## Task to carry out
Restate all of the entries exactly, dropping any pictures they hold.

Stored dataset items
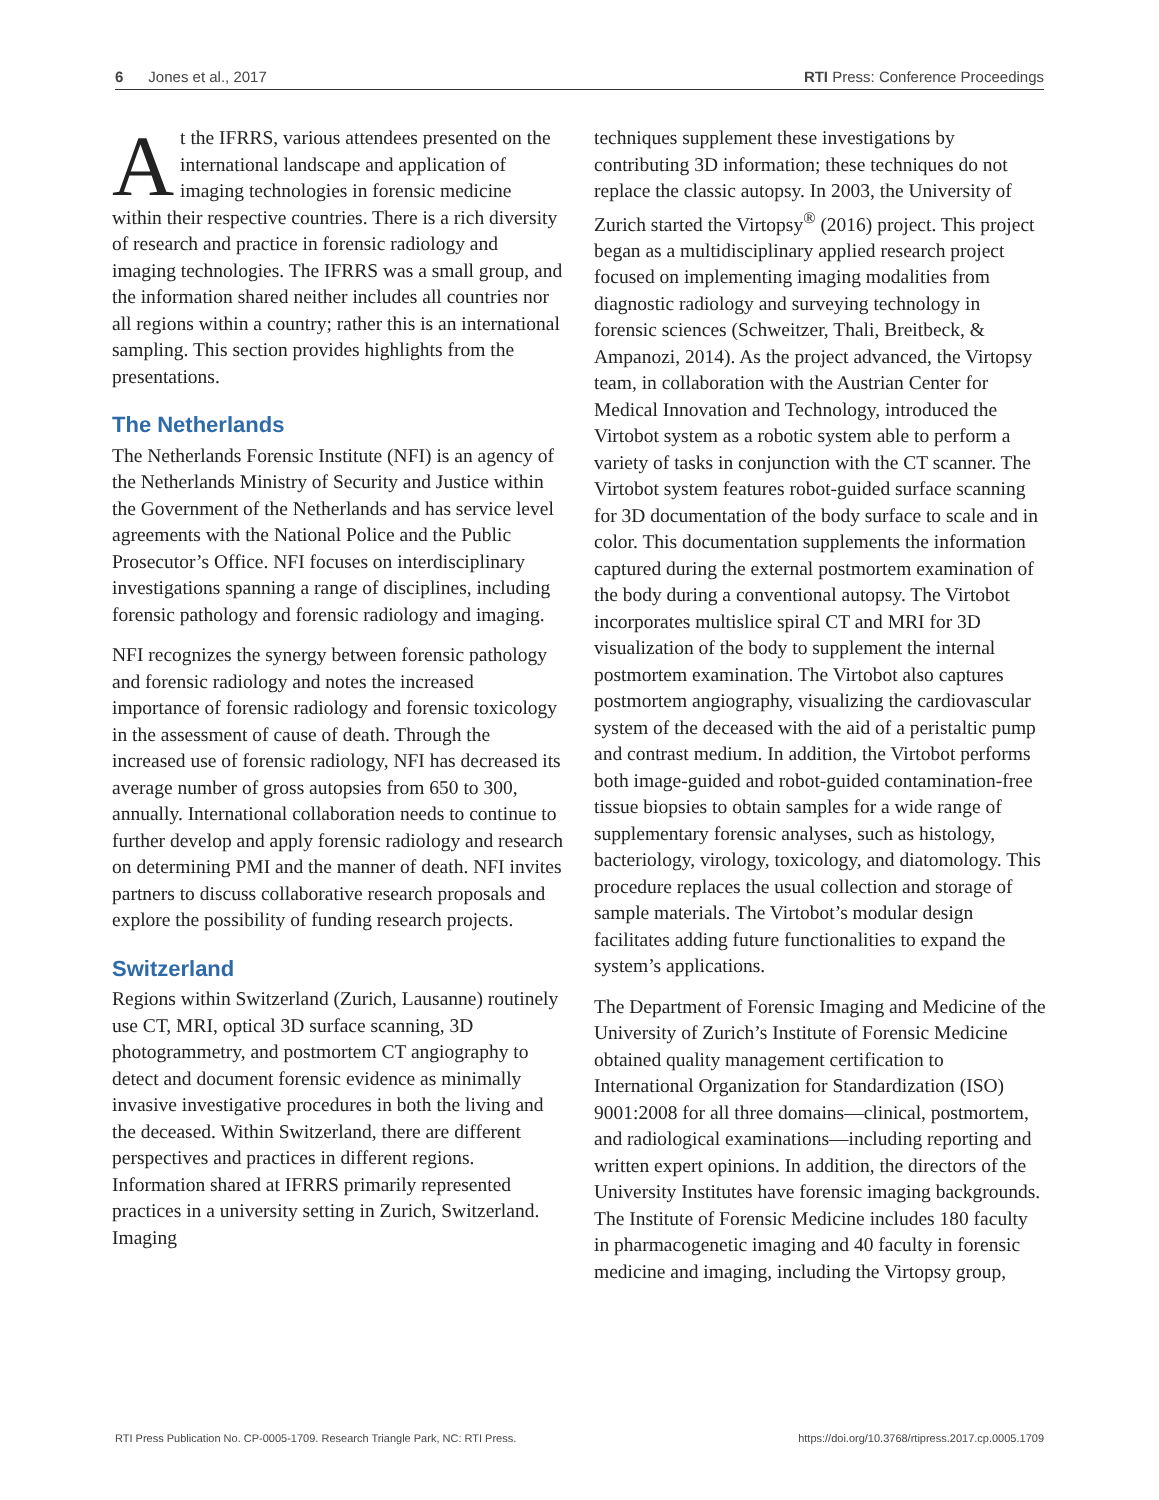6 Jones et al., 2017 RTI Press: Conference Proceedings
At the IFRRS, various attendees presented on the international landscape and application of imaging technologies in forensic medicine within their respective countries. There is a rich diversity of research and practice in forensic radiology and imaging technologies. The IFRRS was a small group, and the information shared neither includes all countries nor all regions within a country; rather this is an international sampling. This section provides highlights from the presentations.
The Netherlands
The Netherlands Forensic Institute (NFI) is an agency of the Netherlands Ministry of Security and Justice within the Government of the Netherlands and has service level agreements with the National Police and the Public Prosecutor’s Office. NFI focuses on interdisciplinary investigations spanning a range of disciplines, including forensic pathology and forensic radiology and imaging.
NFI recognizes the synergy between forensic pathology and forensic radiology and notes the increased importance of forensic radiology and forensic toxicology in the assessment of cause of death. Through the increased use of forensic radiology, NFI has decreased its average number of gross autopsies from 650 to 300, annually. International collaboration needs to continue to further develop and apply forensic radiology and research on determining PMI and the manner of death. NFI invites partners to discuss collaborative research proposals and explore the possibility of funding research projects.
Switzerland
Regions within Switzerland (Zurich, Lausanne) routinely use CT, MRI, optical 3D surface scanning, 3D photogrammetry, and postmortem CT angiography to detect and document forensic evidence as minimally invasive investigative procedures in both the living and the deceased. Within Switzerland, there are different perspectives and practices in different regions. Information shared at IFRRS primarily represented practices in a university setting in Zurich, Switzerland. Imaging
techniques supplement these investigations by contributing 3D information; these techniques do not replace the classic autopsy. In 2003, the University of Zurich started the Virtopsy<sup>®</sup> (2016) project. This project began as a multidisciplinary applied research project focused on implementing imaging modalities from diagnostic radiology and surveying technology in forensic sciences (Schweitzer, Thali, Breitbeck, & Ampanozi, 2014). As the project advanced, the Virtopsy team, in collaboration with the Austrian Center for Medical Innovation and Technology, introduced the Virtobot system as a robotic system able to perform a variety of tasks in conjunction with the CT scanner. The Virtobot system features robot-guided surface scanning for 3D documentation of the body surface to scale and in color. This documentation supplements the information captured during the external postmortem examination of the body during a conventional autopsy. The Virtobot incorporates multislice spiral CT and MRI for 3D visualization of the body to supplement the internal postmortem examination. The Virtobot also captures postmortem angiography, visualizing the cardiovascular system of the deceased with the aid of a peristaltic pump and contrast medium. In addition, the Virtobot performs both image-guided and robot-guided contamination-free tissue biopsies to obtain samples for a wide range of supplementary forensic analyses, such as histology, bacteriology, virology, toxicology, and diatomology. This procedure replaces the usual collection and storage of sample materials. The Virtobot’s modular design facilitates adding future functionalities to expand the system’s applications.
The Department of Forensic Imaging and Medicine of the University of Zurich’s Institute of Forensic Medicine obtained quality management certification to International Organization for Standardization (ISO) 9001:2008 for all three domains—clinical, postmortem, and radiological examinations—including reporting and written expert opinions. In addition, the directors of the University Institutes have forensic imaging backgrounds. The Institute of Forensic Medicine includes 180 faculty in pharmacogenetic imaging and 40 faculty in forensic medicine and imaging, including the Virtopsy group,
RTI Press Publication No. CP-0005-1709. Research Triangle Park, NC: RTI Press. https://doi.org/10.3768/rtipress.2017.cp.0005.1709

## Final answer
6 Jones et al., 2017 RTI Press: Conference Proceedings
At the IFRRS, various attendees presented on the international landscape and application of imaging technologies in forensic medicine within their respective countries. There is a rich diversity of research and practice in forensic radiology and imaging technologies. The IFRRS was a small group, and the information shared neither includes all countries nor all regions within a country; rather this is an international sampling. This section provides highlights from the presentations.
The Netherlands
The Netherlands Forensic Institute (NFI) is an agency of the Netherlands Ministry of Security and Justice within the Government of the Netherlands and has service level agreements with the National Police and the Public Prosecutor’s Office. NFI focuses on interdisciplinary investigations spanning a range of disciplines, including forensic pathology and forensic radiology and imaging.
NFI recognizes the synergy between forensic pathology and forensic radiology and notes the increased importance of forensic radiology and forensic toxicology in the assessment of cause of death. Through the increased use of forensic radiology, NFI has decreased its average number of gross autopsies from 650 to 300, annually. International collaboration needs to continue to further develop and apply forensic radiology and research on determining PMI and the manner of death. NFI invites partners to discuss collaborative research proposals and explore the possibility of funding research projects.
Switzerland
Regions within Switzerland (Zurich, Lausanne) routinely use CT, MRI, optical 3D surface scanning, 3D photogrammetry, and postmortem CT angiography to detect and document forensic evidence as minimally invasive investigative procedures in both the living and the deceased. Within Switzerland, there are different perspectives and practices in different regions. Information shared at IFRRS primarily represented practices in a university setting in Zurich, Switzerland. Imaging
techniques supplement these investigations by contributing 3D information; these techniques do not replace the classic autopsy. In 2003, the University of Zurich started the Virtopsy<sup>®</sup> (2016) project. This project began as a multidisciplinary applied research project focused on implementing imaging modalities from diagnostic radiology and surveying technology in forensic sciences (Schweitzer, Thali, Breitbeck, & Ampanozi, 2014). As the project advanced, the Virtopsy team, in collaboration with the Austrian Center for Medical Innovation and Technology, introduced the Virtobot system as a robotic system able to perform a variety of tasks in conjunction with the CT scanner. The Virtobot system features robot-guided surface scanning for 3D documentation of the body surface to scale and in color. This documentation supplements the information captured during the external postmortem examination of the body during a conventional autopsy. The Virtobot incorporates multislice spiral CT and MRI for 3D visualization of the body to supplement the internal postmortem examination. The Virtobot also captures postmortem angiography, visualizing the cardiovascular system of the deceased with the aid of a peristaltic pump and contrast medium. In addition, the Virtobot performs both image-guided and robot-guided contamination-free tissue biopsies to obtain samples for a wide range of supplementary forensic analyses, such as histology, bacteriology, virology, toxicology, and diatomology. This procedure replaces the usual collection and storage of sample materials. The Virtobot’s modular design facilitates adding future functionalities to expand the system’s applications.
The Department of Forensic Imaging and Medicine of the University of Zurich’s Institute of Forensic Medicine obtained quality management certification to International Organization for Standardization (ISO) 9001:2008 for all three domains—clinical, postmortem, and radiological examinations—including reporting and written expert opinions. In addition, the directors of the University Institutes have forensic imaging backgrounds. The Institute of Forensic Medicine includes 180 faculty in pharmacogenetic imaging and 40 faculty in forensic medicine and imaging, including the Virtopsy group,
RTI Press Publication No. CP-0005-1709. Research Triangle Park, NC: RTI Press. https://doi.org/10.3768/rtipress.2017.cp.0005.1709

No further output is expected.